Copy each of the items below word for word, covering all of them. Leave the pictures out of your answer.

Start of Entries shown

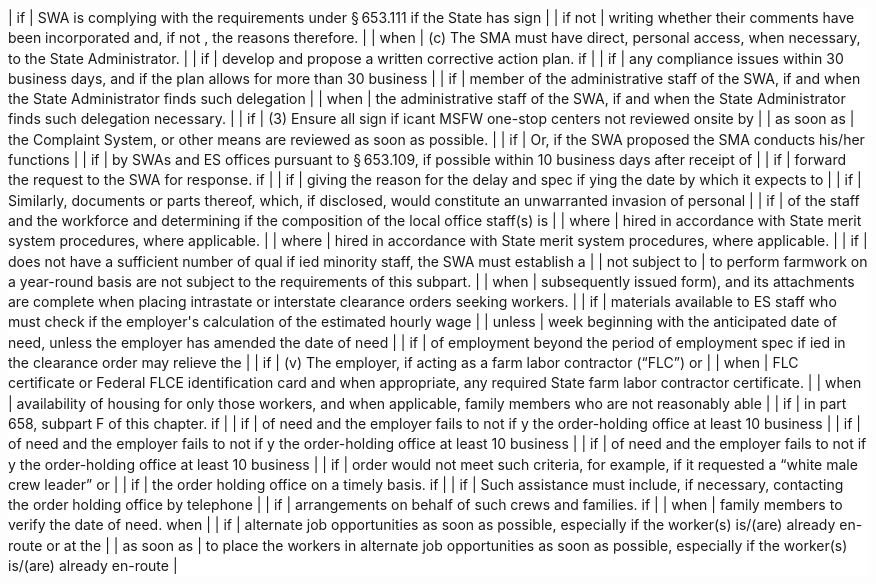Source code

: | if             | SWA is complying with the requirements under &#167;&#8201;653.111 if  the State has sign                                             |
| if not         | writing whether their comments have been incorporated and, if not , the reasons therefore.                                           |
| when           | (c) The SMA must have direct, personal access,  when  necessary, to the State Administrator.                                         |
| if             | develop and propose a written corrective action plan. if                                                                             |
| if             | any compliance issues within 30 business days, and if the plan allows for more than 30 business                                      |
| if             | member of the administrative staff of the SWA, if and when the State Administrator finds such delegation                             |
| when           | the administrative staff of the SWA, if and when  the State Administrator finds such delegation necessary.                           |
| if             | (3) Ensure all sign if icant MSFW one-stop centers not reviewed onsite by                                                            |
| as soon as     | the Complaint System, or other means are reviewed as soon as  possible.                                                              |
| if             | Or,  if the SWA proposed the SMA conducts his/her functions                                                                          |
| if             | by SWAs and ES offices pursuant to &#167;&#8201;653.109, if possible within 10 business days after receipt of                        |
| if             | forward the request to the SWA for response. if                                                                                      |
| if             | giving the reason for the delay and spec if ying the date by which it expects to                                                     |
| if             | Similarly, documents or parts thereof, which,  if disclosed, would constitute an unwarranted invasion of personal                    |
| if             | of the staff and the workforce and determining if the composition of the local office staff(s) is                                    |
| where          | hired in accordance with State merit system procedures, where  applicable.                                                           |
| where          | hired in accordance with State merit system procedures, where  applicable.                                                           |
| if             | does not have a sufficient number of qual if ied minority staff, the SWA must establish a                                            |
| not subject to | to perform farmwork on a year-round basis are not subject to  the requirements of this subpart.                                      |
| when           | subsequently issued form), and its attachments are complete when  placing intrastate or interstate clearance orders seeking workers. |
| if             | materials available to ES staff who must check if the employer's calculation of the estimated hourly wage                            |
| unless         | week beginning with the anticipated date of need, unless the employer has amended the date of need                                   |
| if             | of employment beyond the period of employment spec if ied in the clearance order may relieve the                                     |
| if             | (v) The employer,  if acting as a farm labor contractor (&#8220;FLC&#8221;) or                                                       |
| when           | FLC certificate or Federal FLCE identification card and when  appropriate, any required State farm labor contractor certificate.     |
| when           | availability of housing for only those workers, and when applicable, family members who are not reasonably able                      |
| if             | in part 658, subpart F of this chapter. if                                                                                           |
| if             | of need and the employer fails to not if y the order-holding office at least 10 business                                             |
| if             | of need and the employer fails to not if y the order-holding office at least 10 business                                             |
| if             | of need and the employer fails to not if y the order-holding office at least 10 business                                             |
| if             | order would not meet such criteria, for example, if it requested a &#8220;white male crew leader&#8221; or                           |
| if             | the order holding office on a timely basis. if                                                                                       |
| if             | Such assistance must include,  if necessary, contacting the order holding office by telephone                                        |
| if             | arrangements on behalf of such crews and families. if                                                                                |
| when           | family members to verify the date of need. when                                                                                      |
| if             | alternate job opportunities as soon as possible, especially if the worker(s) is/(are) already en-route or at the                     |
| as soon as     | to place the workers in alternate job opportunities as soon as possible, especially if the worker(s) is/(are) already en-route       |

End of Entries shown

- [Exercise answer]
Source code

: | if             | SWA is complying with the requirements under &#167;&#8201;653.111 if  the State has sign                                             |
| if not         | writing whether their comments have been incorporated and, if not , the reasons therefore.                                           |
| when           | (c) The SMA must have direct, personal access,  when  necessary, to the State Administrator.                                         |
| if             | develop and propose a written corrective action plan. if                                                                             |
| if             | any compliance issues within 30 business days, and if the plan allows for more than 30 business                                      |
| if             | member of the administrative staff of the SWA, if and when the State Administrator finds such delegation                             |
| when           | the administrative staff of the SWA, if and when  the State Administrator finds such delegation necessary.                           |
| if             | (3) Ensure all sign if icant MSFW one-stop centers not reviewed onsite by                                                            |
| as soon as     | the Complaint System, or other means are reviewed as soon as  possible.                                                              |
| if             | Or,  if the SWA proposed the SMA conducts his/her functions                                                                          |
| if             | by SWAs and ES offices pursuant to &#167;&#8201;653.109, if possible within 10 business days after receipt of                        |
| if             | forward the request to the SWA for response. if                                                                                      |
| if             | giving the reason for the delay and spec if ying the date by which it expects to                                                     |
| if             | Similarly, documents or parts thereof, which,  if disclosed, would constitute an unwarranted invasion of personal                    |
| if             | of the staff and the workforce and determining if the composition of the local office staff(s) is                                    |
| where          | hired in accordance with State merit system procedures, where  applicable.                                                           |
| where          | hired in accordance with State merit system procedures, where  applicable.                                                           |
| if             | does not have a sufficient number of qual if ied minority staff, the SWA must establish a                                            |
| not subject to | to perform farmwork on a year-round basis are not subject to  the requirements of this subpart.                                      |
| when           | subsequently issued form), and its attachments are complete when  placing intrastate or interstate clearance orders seeking workers. |
| if             | materials available to ES staff who must check if the employer's calculation of the estimated hourly wage                            |
| unless         | week beginning with the anticipated date of need, unless the employer has amended the date of need                                   |
| if             | of employment beyond the period of employment spec if ied in the clearance order may relieve the                                     |
| if             | (v) The employer,  if acting as a farm labor contractor (&#8220;FLC&#8221;) or                                                       |
| when           | FLC certificate or Federal FLCE identification card and when  appropriate, any required State farm labor contractor certificate.     |
| when           | availability of housing for only those workers, and when applicable, family members who are not reasonably able                      |
| if             | in part 658, subpart F of this chapter. if                                                                                           |
| if             | of need and the employer fails to not if y the order-holding office at least 10 business                                             |
| if             | of need and the employer fails to not if y the order-holding office at least 10 business                                             |
| if             | of need and the employer fails to not if y the order-holding office at least 10 business                                             |
| if             | order would not meet such criteria, for example, if it requested a &#8220;white male crew leader&#8221; or                           |
| if             | the order holding office on a timely basis. if                                                                                       |
| if             | Such assistance must include,  if necessary, contacting the order holding office by telephone                                        |
| if             | arrangements on behalf of such crews and families. if                                                                                |
| when           | family members to verify the date of need. when                                                                                      |
| if             | alternate job opportunities as soon as possible, especially if the worker(s) is/(are) already en-route or at the                     |
| as soon as     | to place the workers in alternate job opportunities as soon as possible, especially if the worker(s) is/(are) already en-route       |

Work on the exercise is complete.